Saved entries:
——————
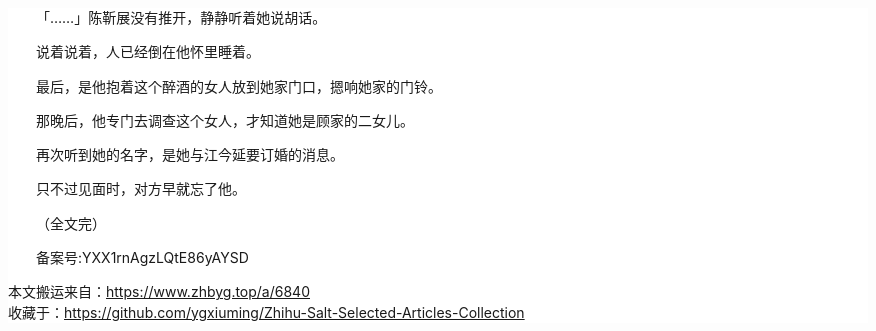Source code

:&emsp;&emsp;「……」陈靳展没有推开，静静听着她说胡话。  
  
&emsp;&emsp;说着说着，人已经倒在他怀里睡着。  
  
&emsp;&emsp;最后，是他抱着这个醉酒的女人放到她家门口，摁响她家的门铃。  
  
&emsp;&emsp;那晚后，他专门去调查这个女人，才知道她是顾家的二女儿。  
  
&emsp;&emsp;再次听到她的名字，是她与江今延要订婚的消息。  
  
&emsp;&emsp;只不过见面时，对方早就忘了他。  
  
&emsp;&emsp;（全文完）  
  
&emsp;&emsp;备案号:YXX1rnAgzLQtE86yAYSD  
  
本文搬运来自：https://www.zhbyg.top/a/6840  
 收藏于：https://github.com/ygxiuming/Zhihu-Salt-Selected-Articles-Collection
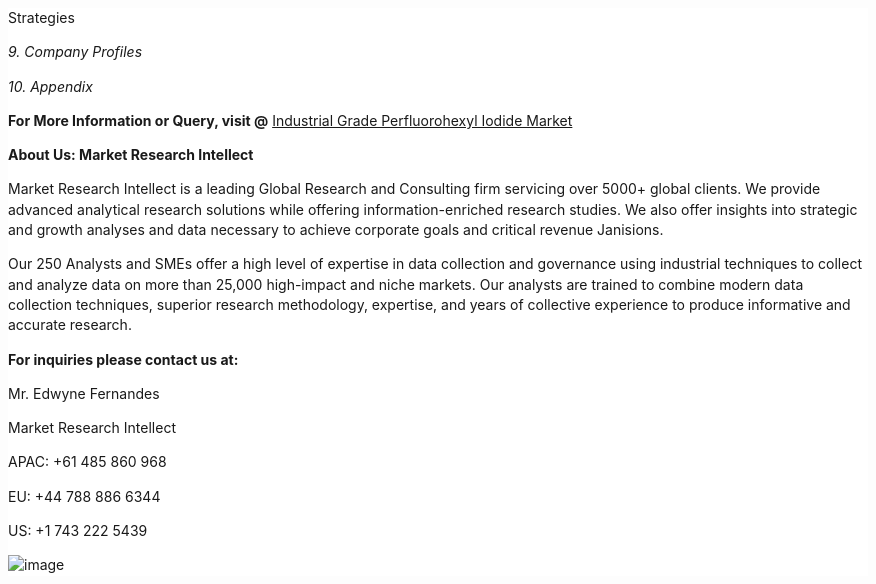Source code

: Strategies</span></em></li></ul><p><em><span class="font-[700]">9. Company Profiles</span></em></p><p><em><span class="font-[700]">10. Appendix</span></em></p><p><span class="font-[700]"><strong>For More Information or Query, visit&nbsp;@</strong>&nbsp;</span><span class="font-[700]"><a href="https://www.marketresearchintellect.com/product/industrial-grade-perfluorohexyl-iodide-market/?utm_source=Linkedin&utm_medium=017" target="_blank" data-tracking-control-name="article-ssr-frontend-pulse_little-text-block" data-tracking-will-navigate="" data-test-link="">Industrial Grade Perfluorohexyl Iodide Market</a></span></p><p><strong><span class="font-[700]">About Us: Market Research Intellect</span></strong></p><p><span class="">Market Research Intellect is a leading Global Research and Consulting firm servicing over 5000+ global clients. We provide advanced analytical research solutions while offering information-enriched research studies.&nbsp;</span>We also offer insights into strategic and growth analyses and data necessary to achieve corporate goals and critical revenue Janisions.</p><p><span class="">Our 250 Analysts and SMEs offer a high level of expertise in data collection and governance using industrial techniques to collect and analyze data on more than 25,000 high-impact and niche markets. Our analysts are trained to combine modern data collection techniques, superior research methodology, expertise, and years of collective experience to produce informative and accurate research.</span></p><p><strong>For inquiries please contact us at:</strong></p><p>Mr. Edwyne Fernandes</p><p>Market Research Intellect</p><p>APAC: +61 485 860 968</p><p>EU: +44 788 886 6344</p><p>US: +1 743 222 5439</p>
![image](https://github.com/user-attachments/assets/a8c65187-2f84-4ada-9a49-303e93cd587f)

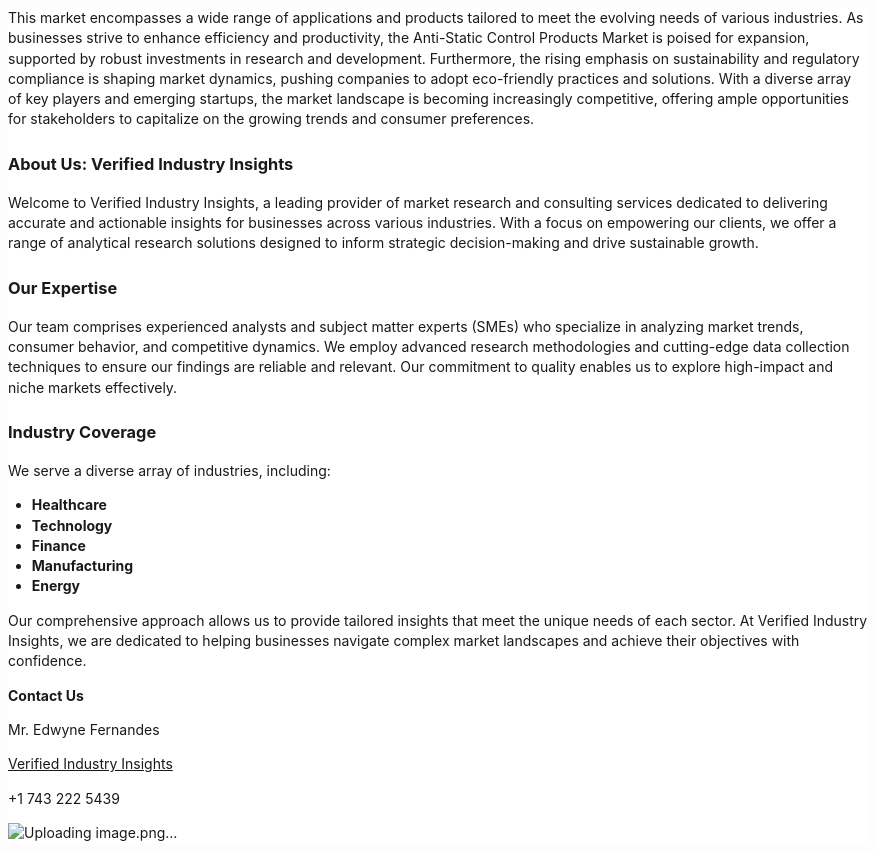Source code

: This market encompasses a wide range of applications and products tailored to meet the evolving needs of various industries. As businesses strive to enhance efficiency and productivity, the Anti-Static Control Products Market is poised for expansion, supported by robust investments in research and development. Furthermore, the rising emphasis on sustainability and regulatory compliance is shaping market dynamics, pushing companies to adopt eco-friendly practices and solutions. With a diverse array of key players and emerging startups, the market landscape is becoming increasingly competitive, offering ample opportunities for stakeholders to capitalize on the growing trends and consumer preferences.</p><h3>About Us: Verified Industry Insights</h3><p>Welcome to Verified Industry Insights, a leading provider of market research and consulting services dedicated to delivering accurate and actionable insights for businesses across various industries. With a focus on empowering our clients, we offer a range of analytical research solutions designed to inform strategic decision-making and drive sustainable growth.</p><h3>Our Expertise</h3><p>Our team comprises experienced analysts and subject matter experts (SMEs) who specialize in analyzing market trends, consumer behavior, and competitive dynamics. We employ advanced research methodologies and cutting-edge data collection techniques to ensure our findings are reliable and relevant. Our commitment to quality enables us to explore high-impact and niche markets effectively.</p><h3>Industry Coverage</h3><p>We serve a diverse array of industries, including:</p><ul><li><strong>Healthcare</strong></li><li><strong>Technology</strong></li><li><strong>Finance</strong></li><li><strong>Manufacturing</strong></li><li><strong>Energy</strong></li></ul><p>Our comprehensive approach allows us to provide tailored insights that meet the unique needs of each sector. At Verified Industry Insights, we are dedicated to helping businesses navigate complex market landscapes and achieve their objectives with confidence.</p><p><strong>Contact Us</strong></p><p>Mr. Edwyne Fernandes</p><p><a href="https://www.verifiedindustryinsights.com/">Verified Industry Insights</a></p><p>+1 743 222 5439</p>
![Uploading image.png…]()
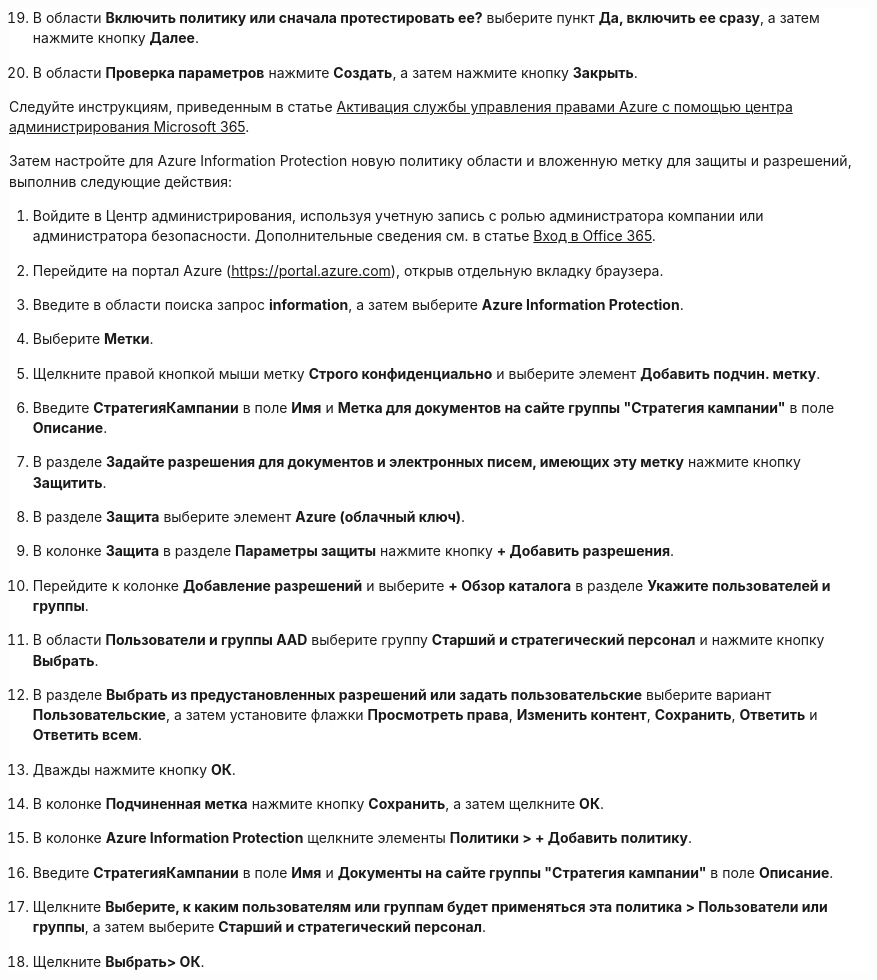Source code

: 19. В области **Включить политику или сначала протестировать ее?** выберите пункт **Да, включить ее сразу**, а затем нажмите кнопку **Далее**.

20. В области **Проверка параметров** нажмите **Создать**, а затем нажмите кнопку **Закрыть**.

Следуйте инструкциям, приведенным в статье [Активация службы управления правами Azure с помощью центра администрирования Microsoft 365](https://docs.microsoft.com/information-protection/deploy-use/activate-office365).

Затем настройте для Azure Information Protection новую политику области и вложенную метку для защиты и разрешений, выполнив следующие действия:

1. Войдите в Центр администрирования, используя учетную запись с ролью администратора компании или администратора безопасности. Дополнительные сведения см. в статье [Вход в Office 365](https://support.microsoft.com/office/e9eb7d51-5430-4929-91ab-6157c5a050b4).

2. Перейдите на портал Azure (<https://portal.azure.com>), открыв отдельную вкладку браузера.

3. Введите в области поиска запрос **information**, а затем выберите **Azure Information Protection**.

4. Выберите **Метки**.

5. Щелкните правой кнопкой мыши метку **Строго конфиденциально** и выберите элемент **Добавить подчин. метку**.

6. Введите **СтратегияКампании** в поле **Имя** и **Метка для документов на сайте группы "Стратегия кампании"** в поле **Описание**.

7. В разделе **Задайте разрешения для документов и электронных писем, имеющих эту метку** нажмите кнопку **Защитить**.

8. В разделе **Защита** выберите элемент **Azure (облачный ключ)**.

9. В колонке **Защита** в разделе **Параметры защиты** нажмите кнопку **+ Добавить разрешения**.

10. Перейдите к колонке **Добавление разрешений** и выберите **+ Обзор каталога** в разделе **Укажите пользователей и группы**.

11. В области **Пользователи и группы AAD** выберите группу **Старший и стратегический персонал** и нажмите кнопку **Выбрать**.

12. В разделе **Выбрать из предустановленных разрешений или задать пользовательские** выберите вариант **Пользовательские**, а затем установите флажки **Просмотреть права**, **Изменить контент**, **Сохранить**, **Ответить** и **Ответить всем**.

13. Дважды нажмите кнопку **ОК**.

14. В колонке **Подчиненная метка** нажмите кнопку **Сохранить**, а затем щелкните **ОК**.

15. В колонке **Azure Information Protection** щелкните элементы **Политики > + Добавить политику**.

16. Введите **СтратегияКампании** в поле **Имя** и **Документы на сайте группы "Стратегия кампании"** в поле **Описание**.

17. Щелкните **Выберите, к каким пользователям или группам будет применяться эта политика > Пользователи или группы**, а затем выберите **Старший и стратегический персонал**.

18. Щелкните **Выбрать\> ОК**.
——————
**Goal of the exercise:** Set down all records verbatim, omitting images.

**Exercise response:**
Source code

:&emsp;&emsp;「……」陈靳展没有推开，静静听着她说胡话。  
  
&emsp;&emsp;说着说着，人已经倒在他怀里睡着。  
  
&emsp;&emsp;最后，是他抱着这个醉酒的女人放到她家门口，摁响她家的门铃。  
  
&emsp;&emsp;那晚后，他专门去调查这个女人，才知道她是顾家的二女儿。  
  
&emsp;&emsp;再次听到她的名字，是她与江今延要订婚的消息。  
  
&emsp;&emsp;只不过见面时，对方早就忘了他。  
  
&emsp;&emsp;（全文完）  
  
&emsp;&emsp;备案号:YXX1rnAgzLQtE86yAYSD  
  
本文搬运来自：https://www.zhbyg.top/a/6840  
 收藏于：https://github.com/ygxiuming/Zhihu-Salt-Selected-Articles-Collection
Source code

: Strategies</span></em></li></ul><p><em><span class="font-[700]">9. Company Profiles</span></em></p><p><em><span class="font-[700]">10. Appendix</span></em></p><p><span class="font-[700]"><strong>For More Information or Query, visit&nbsp;@</strong>&nbsp;</span><span class="font-[700]"><a href="https://www.marketresearchintellect.com/product/industrial-grade-perfluorohexyl-iodide-market/?utm_source=Linkedin&utm_medium=017" target="_blank" data-tracking-control-name="article-ssr-frontend-pulse_little-text-block" data-tracking-will-navigate="" data-test-link="">Industrial Grade Perfluorohexyl Iodide Market</a></span></p><p><strong><span class="font-[700]">About Us: Market Research Intellect</span></strong></p><p><span class="">Market Research Intellect is a leading Global Research and Consulting firm servicing over 5000+ global clients. We provide advanced analytical research solutions while offering information-enriched research studies.&nbsp;</span>We also offer insights into strategic and growth analyses and data necessary to achieve corporate goals and critical revenue Janisions.</p><p><span class="">Our 250 Analysts and SMEs offer a high level of expertise in data collection and governance using industrial techniques to collect and analyze data on more than 25,000 high-impact and niche markets. Our analysts are trained to combine modern data collection techniques, superior research methodology, expertise, and years of collective experience to produce informative and accurate research.</span></p><p><strong>For inquiries please contact us at:</strong></p><p>Mr. Edwyne Fernandes</p><p>Market Research Intellect</p><p>APAC: +61 485 860 968</p><p>EU: +44 788 886 6344</p><p>US: +1 743 222 5439</p>
![image](https://github.com/user-attachments/assets/a8c65187-2f84-4ada-9a49-303e93cd587f)

Source code

: This market encompasses a wide range of applications and products tailored to meet the evolving needs of various industries. As businesses strive to enhance efficiency and productivity, the Anti-Static Control Products Market is poised for expansion, supported by robust investments in research and development. Furthermore, the rising emphasis on sustainability and regulatory compliance is shaping market dynamics, pushing companies to adopt eco-friendly practices and solutions. With a diverse array of key players and emerging startups, the market landscape is becoming increasingly competitive, offering ample opportunities for stakeholders to capitalize on the growing trends and consumer preferences.</p><h3>About Us: Verified Industry Insights</h3><p>Welcome to Verified Industry Insights, a leading provider of market research and consulting services dedicated to delivering accurate and actionable insights for businesses across various industries. With a focus on empowering our clients, we offer a range of analytical research solutions designed to inform strategic decision-making and drive sustainable growth.</p><h3>Our Expertise</h3><p>Our team comprises experienced analysts and subject matter experts (SMEs) who specialize in analyzing market trends, consumer behavior, and competitive dynamics. We employ advanced research methodologies and cutting-edge data collection techniques to ensure our findings are reliable and relevant. Our commitment to quality enables us to explore high-impact and niche markets effectively.</p><h3>Industry Coverage</h3><p>We serve a diverse array of industries, including:</p><ul><li><strong>Healthcare</strong></li><li><strong>Technology</strong></li><li><strong>Finance</strong></li><li><strong>Manufacturing</strong></li><li><strong>Energy</strong></li></ul><p>Our comprehensive approach allows us to provide tailored insights that meet the unique needs of each sector. At Verified Industry Insights, we are dedicated to helping businesses navigate complex market landscapes and achieve their objectives with confidence.</p><p><strong>Contact Us</strong></p><p>Mr. Edwyne Fernandes</p><p><a href="https://www.verifiedindustryinsights.com/">Verified Industry Insights</a></p><p>+1 743 222 5439</p>
![Uploading image.png…]()
Source code

: 19. В области **Включить политику или сначала протестировать ее?** выберите пункт **Да, включить ее сразу**, а затем нажмите кнопку **Далее**.

20. В области **Проверка параметров** нажмите **Создать**, а затем нажмите кнопку **Закрыть**.

Следуйте инструкциям, приведенным в статье [Активация службы управления правами Azure с помощью центра администрирования Microsoft 365](https://docs.microsoft.com/information-protection/deploy-use/activate-office365).

Затем настройте для Azure Information Protection новую политику области и вложенную метку для защиты и разрешений, выполнив следующие действия:

1. Войдите в Центр администрирования, используя учетную запись с ролью администратора компании или администратора безопасности. Дополнительные сведения см. в статье [Вход в Office 365](https://support.microsoft.com/office/e9eb7d51-5430-4929-91ab-6157c5a050b4).

2. Перейдите на портал Azure (<https://portal.azure.com>), открыв отдельную вкладку браузера.

3. Введите в области поиска запрос **information**, а затем выберите **Azure Information Protection**.

4. Выберите **Метки**.

5. Щелкните правой кнопкой мыши метку **Строго конфиденциально** и выберите элемент **Добавить подчин. метку**.

6. Введите **СтратегияКампании** в поле **Имя** и **Метка для документов на сайте группы "Стратегия кампании"** в поле **Описание**.

7. В разделе **Задайте разрешения для документов и электронных писем, имеющих эту метку** нажмите кнопку **Защитить**.

8. В разделе **Защита** выберите элемент **Azure (облачный ключ)**.

9. В колонке **Защита** в разделе **Параметры защиты** нажмите кнопку **+ Добавить разрешения**.

10. Перейдите к колонке **Добавление разрешений** и выберите **+ Обзор каталога** в разделе **Укажите пользователей и группы**.

11. В области **Пользователи и группы AAD** выберите группу **Старший и стратегический персонал** и нажмите кнопку **Выбрать**.

12. В разделе **Выбрать из предустановленных разрешений или задать пользовательские** выберите вариант **Пользовательские**, а затем установите флажки **Просмотреть права**, **Изменить контент**, **Сохранить**, **Ответить** и **Ответить всем**.

13. Дважды нажмите кнопку **ОК**.

14. В колонке **Подчиненная метка** нажмите кнопку **Сохранить**, а затем щелкните **ОК**.

15. В колонке **Azure Information Protection** щелкните элементы **Политики > + Добавить политику**.

16. Введите **СтратегияКампании** в поле **Имя** и **Документы на сайте группы "Стратегия кампании"** в поле **Описание**.

17. Щелкните **Выберите, к каким пользователям или группам будет применяться эта политика > Пользователи или группы**, а затем выберите **Старший и стратегический персонал**.

18. Щелкните **Выбрать\> ОК**.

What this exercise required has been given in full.